Pierluigi Paganini July 29, 2018

New Underminer exploit kit delivers a bootkit that infects the system’s boot sectors as well as a cryptocurrency miner dubbed Hidden Mellifera.

Malware researchers from Trend Micro have spotted a new exploit kit, tracked as Underminer exploit kit, delivering a bootkit that infects the system’s boot sectors as well as a cryptocurrency miner dubbed Hidden Mellifera.

“We discovered a new exploit kit we named Underminer that employs capabilities used by other exploit kits to deter researchers from tracking its activity or reverse engineering the payloads.” reads the analysis published by TrendMicro.

“Underminer delivers a bootkit that infects the system’s boot sectors as well as a cryptocurrency-mining malware named Hidden Mellifera.”

Researchers first noticed the Underminer Exploit activity on July 17 while it was distributing the payloads mainly to Asian countries, mostly in Japan (69,75%) and Taiwan (10,52%).

Underminer transfers the malicious payloads via an encrypted transmission control protocol (TCP) tunnel and packages malicious files with a customized format similar to ROM file system format (romfs). According to the experts, this makes it difficult to analyze the malicious code.

The Underminer exploit kit appears to have been created in November 2017 when it only included the code for the exploitation of Flash vulnerabilities and delivered fileless payloads to deliver and execute the malware.

The Underminer EK includes functionalities also employed by other exploit kits, including:

• browser profiling and filtering;
• preventing of client revisits;
• URL randomization;
• asymmetric encryption of payloads;

The EK redirect visitors to a landing page that profile and detect the user’s Adobe Flash Player version and browser type via user-agent.

In case the visitor’s profile does not match the one associated with a target of interest, the exploit kit will not deliver malicious content and redirect the visitor to a clean website.

The Underminer exploit kit also sets a token to the browser cookie, with this trick if the victim already accessed the landing page, it only delivers an HTTP 404 error message instead of payloads.

Researchers discovered that the Underminer exploit kit still includes a small number of exploits.

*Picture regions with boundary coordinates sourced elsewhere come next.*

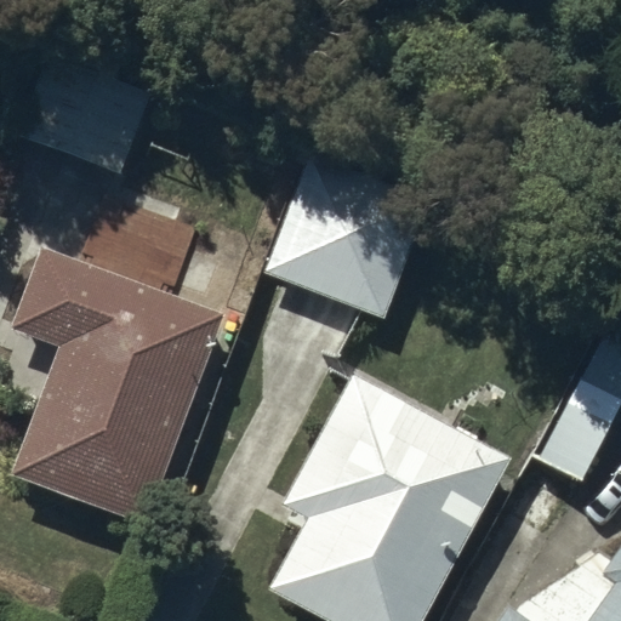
[(148,68),(62,34),(22,135),(107,170),(148,68)]
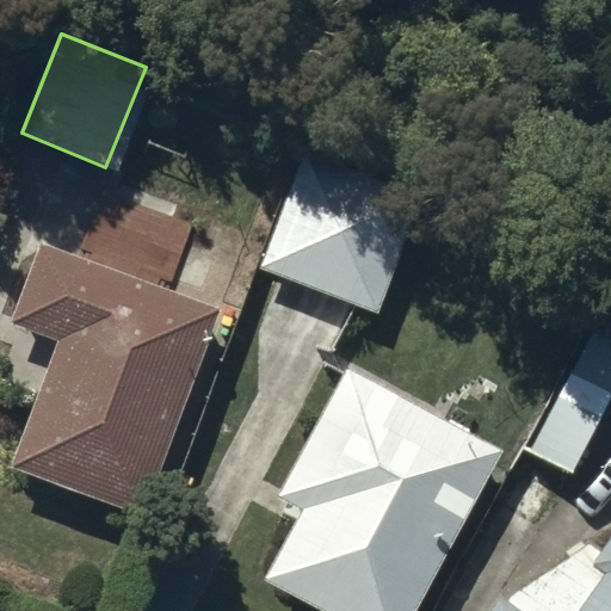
[(420,184),(306,142),(259,269),(374,310),(420,184)]
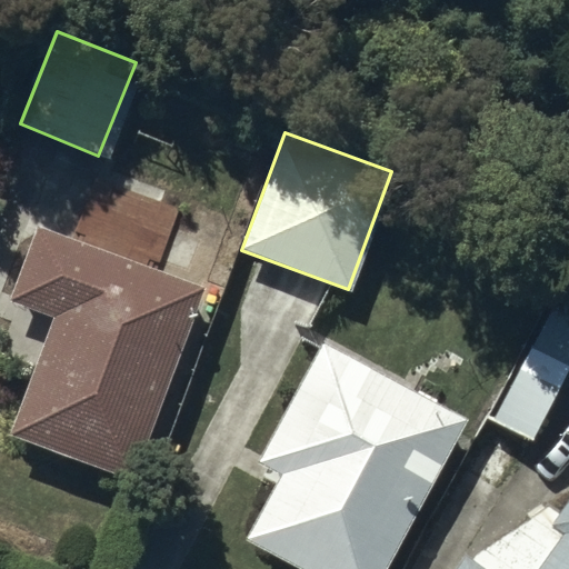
[(95,165),(63,152),(42,209),(73,220),(95,165)]
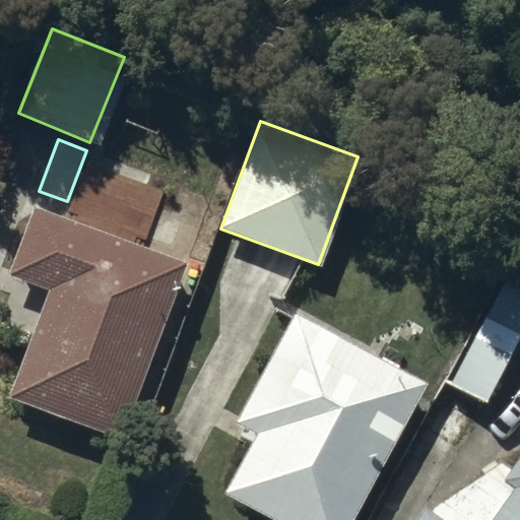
[(184,263),(31,206),(6,272),(48,288),(7,396),(118,438),(184,263)]
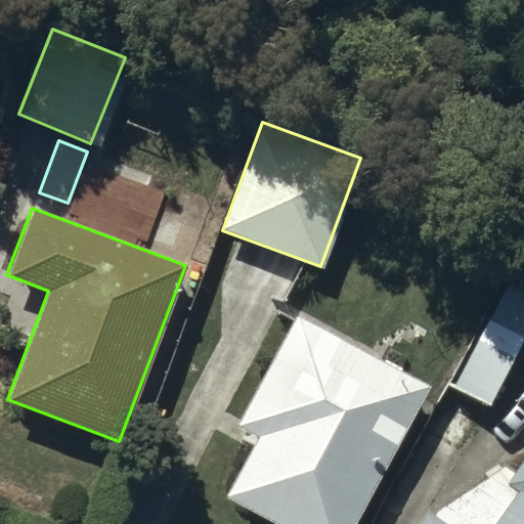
[(523,264),(456,385),(487,402),(523,339),(523,340),(523,264)]
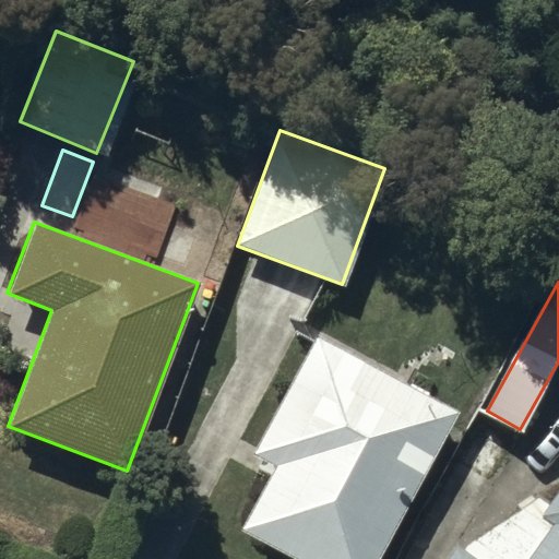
[(379,558),(460,412),(316,334),(251,454),(274,466),(239,532),(288,558),(379,558)]
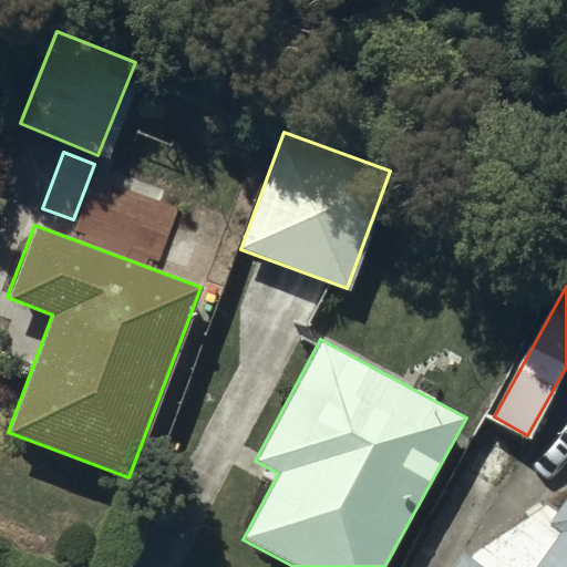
[(566,566),(566,498),(549,524),(560,532),(535,566),(486,566),(464,552),(453,566),(566,566)]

The experts have spotted the code to trigger the following vulnerabilities:

• CVE-2015-5119, a use-after-free vulnerability in Adobe Flash Player patched in July 2015.
• CVE-2016-0189, a memory corruption vulnerability in Internet Explorer (IE) patched in May 2016.
• CVE-2018-4878, a use-after-free vulnerability in Adobe Flash Player patched in February 2018.

All the above flaws have been exploited by other EKs in the past.

Below the infection flow of Underminer’s exploits described by Trend Micro.

“Like other exploits before it, we expect Underminer to hone their techniques to further obfuscate the ways they deliver their malicious content and exploit more vulnerabilities while deterring security researchers from looking into their activities. And given the nature of their operations, we also expect them to diversify their payloads.” concludes Trend Micro.